July 2018 was another disappointing month in the housing market. Sales of existing homes, according to the National Association of Realtors (NAR), declined again last month. At a seasonally-adjusted annual rate of 5.34 million, it was the lowest level of resales in two years.

Apart from the distortions last year in the aftermath of the big Gulf Coast storms, the housing market has been slumping since early last year. As has become typical, the NAR blames a lack of available-for-sale inventory for holding back the market. The economy, they say, is booming with the labor market each and every month some variation of “strong” and “robust”.

Yet, for reasons they can’t explain there remains this nationwide sellers strike. Plenty of buyers, supposedly, but where are the sellers?

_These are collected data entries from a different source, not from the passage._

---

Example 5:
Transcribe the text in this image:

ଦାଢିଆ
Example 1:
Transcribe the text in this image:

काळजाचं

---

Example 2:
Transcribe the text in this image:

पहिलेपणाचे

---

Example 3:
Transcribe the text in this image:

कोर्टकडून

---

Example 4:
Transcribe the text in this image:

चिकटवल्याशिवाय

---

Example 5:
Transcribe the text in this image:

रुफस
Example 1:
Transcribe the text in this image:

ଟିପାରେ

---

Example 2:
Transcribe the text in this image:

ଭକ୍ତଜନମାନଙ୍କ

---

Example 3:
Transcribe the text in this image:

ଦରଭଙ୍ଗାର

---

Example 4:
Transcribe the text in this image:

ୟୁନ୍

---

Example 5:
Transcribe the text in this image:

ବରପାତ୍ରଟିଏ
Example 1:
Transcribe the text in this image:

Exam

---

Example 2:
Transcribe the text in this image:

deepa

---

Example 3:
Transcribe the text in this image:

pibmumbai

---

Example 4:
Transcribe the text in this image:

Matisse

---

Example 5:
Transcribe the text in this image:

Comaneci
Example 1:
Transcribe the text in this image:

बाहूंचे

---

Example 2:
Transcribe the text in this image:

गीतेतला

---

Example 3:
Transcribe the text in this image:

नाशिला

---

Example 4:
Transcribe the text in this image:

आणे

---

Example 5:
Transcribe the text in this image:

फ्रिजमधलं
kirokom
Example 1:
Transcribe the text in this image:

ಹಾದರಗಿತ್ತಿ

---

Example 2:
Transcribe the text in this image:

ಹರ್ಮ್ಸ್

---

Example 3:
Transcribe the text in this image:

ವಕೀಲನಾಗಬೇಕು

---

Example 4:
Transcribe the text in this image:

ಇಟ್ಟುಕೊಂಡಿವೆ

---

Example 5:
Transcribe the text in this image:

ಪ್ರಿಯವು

Over the past few months, anyway, that has been less of a problem than before. While housing inventory isn’t growing, it isn’t contracting like it had been going back to 2015. In other words, there is less restraint from the seller side especially recently.

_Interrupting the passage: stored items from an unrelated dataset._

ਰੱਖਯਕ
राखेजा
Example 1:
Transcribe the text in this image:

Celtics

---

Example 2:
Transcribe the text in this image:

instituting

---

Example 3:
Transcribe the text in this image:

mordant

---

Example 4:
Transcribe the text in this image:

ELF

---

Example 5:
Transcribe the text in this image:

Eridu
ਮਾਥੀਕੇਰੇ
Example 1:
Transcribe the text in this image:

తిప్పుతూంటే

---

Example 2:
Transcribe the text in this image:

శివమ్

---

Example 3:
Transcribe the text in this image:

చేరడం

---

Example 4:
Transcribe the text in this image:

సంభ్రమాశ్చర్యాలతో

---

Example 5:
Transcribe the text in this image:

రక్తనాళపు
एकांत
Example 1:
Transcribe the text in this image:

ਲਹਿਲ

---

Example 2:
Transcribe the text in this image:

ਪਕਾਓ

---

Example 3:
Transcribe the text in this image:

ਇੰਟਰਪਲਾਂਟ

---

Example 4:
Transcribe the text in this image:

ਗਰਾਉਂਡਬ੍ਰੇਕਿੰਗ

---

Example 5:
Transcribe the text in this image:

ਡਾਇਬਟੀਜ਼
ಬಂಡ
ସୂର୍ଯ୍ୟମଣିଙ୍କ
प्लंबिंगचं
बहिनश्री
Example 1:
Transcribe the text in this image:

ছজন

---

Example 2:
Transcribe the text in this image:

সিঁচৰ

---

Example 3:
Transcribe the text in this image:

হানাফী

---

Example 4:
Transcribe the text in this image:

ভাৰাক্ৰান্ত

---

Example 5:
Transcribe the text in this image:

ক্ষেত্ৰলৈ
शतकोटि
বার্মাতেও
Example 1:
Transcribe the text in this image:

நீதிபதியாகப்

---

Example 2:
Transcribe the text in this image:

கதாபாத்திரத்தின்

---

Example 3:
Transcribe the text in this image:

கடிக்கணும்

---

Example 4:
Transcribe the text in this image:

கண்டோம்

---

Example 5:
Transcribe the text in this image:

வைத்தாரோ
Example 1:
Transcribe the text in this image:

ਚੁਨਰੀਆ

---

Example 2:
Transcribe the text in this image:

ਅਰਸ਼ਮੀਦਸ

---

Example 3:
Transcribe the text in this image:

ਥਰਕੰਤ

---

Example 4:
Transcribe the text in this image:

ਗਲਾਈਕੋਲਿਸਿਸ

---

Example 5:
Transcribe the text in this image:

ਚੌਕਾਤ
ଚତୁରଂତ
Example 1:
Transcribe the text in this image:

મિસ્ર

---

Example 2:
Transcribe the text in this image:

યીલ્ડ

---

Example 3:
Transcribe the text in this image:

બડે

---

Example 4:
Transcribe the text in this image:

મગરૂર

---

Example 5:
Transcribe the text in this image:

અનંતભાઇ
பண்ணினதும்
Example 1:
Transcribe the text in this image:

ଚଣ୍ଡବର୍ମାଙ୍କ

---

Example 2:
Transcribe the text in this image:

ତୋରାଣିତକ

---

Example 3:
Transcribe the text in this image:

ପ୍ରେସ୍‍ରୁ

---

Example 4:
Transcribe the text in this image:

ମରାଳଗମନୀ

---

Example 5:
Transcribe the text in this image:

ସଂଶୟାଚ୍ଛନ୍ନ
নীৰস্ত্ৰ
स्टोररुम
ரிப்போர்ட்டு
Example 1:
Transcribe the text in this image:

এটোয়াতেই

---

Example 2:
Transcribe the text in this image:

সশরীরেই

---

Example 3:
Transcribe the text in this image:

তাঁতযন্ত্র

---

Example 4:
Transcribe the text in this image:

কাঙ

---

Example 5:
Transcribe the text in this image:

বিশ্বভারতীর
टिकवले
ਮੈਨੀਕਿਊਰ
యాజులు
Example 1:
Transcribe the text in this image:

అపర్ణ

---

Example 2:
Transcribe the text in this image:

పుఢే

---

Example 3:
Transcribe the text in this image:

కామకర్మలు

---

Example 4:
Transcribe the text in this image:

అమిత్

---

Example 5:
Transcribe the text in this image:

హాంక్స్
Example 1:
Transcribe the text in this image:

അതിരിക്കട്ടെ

Then it has to be mortgage rates, at least in the trade group’s attempt at an explanation.

In addition to the steady climb in home prices over the past year, it’s evident that the quick run-up in mortgage rates earlier this spring has had somewhat of a cooling effect on home sales

It sounds plausible enough. Mortgage rates are up this year. The 30-year average fixed rate mortgage had been as low as 3.4% in later 2016 and 3.9% as recently as last December. In the latest week, for August 16, the rate is now 4.53%.

Mortgage rates, however, are a convenient excuse for big economic imbalances. Thirteen years ago, those were a weak economy and a massive credit-driven bubble. Today, it’s no economic growth but with constant attention focused on the faulty unemployment rate. In both cases, home prices were way out of balance given economic fundamentals, though for very different reasons.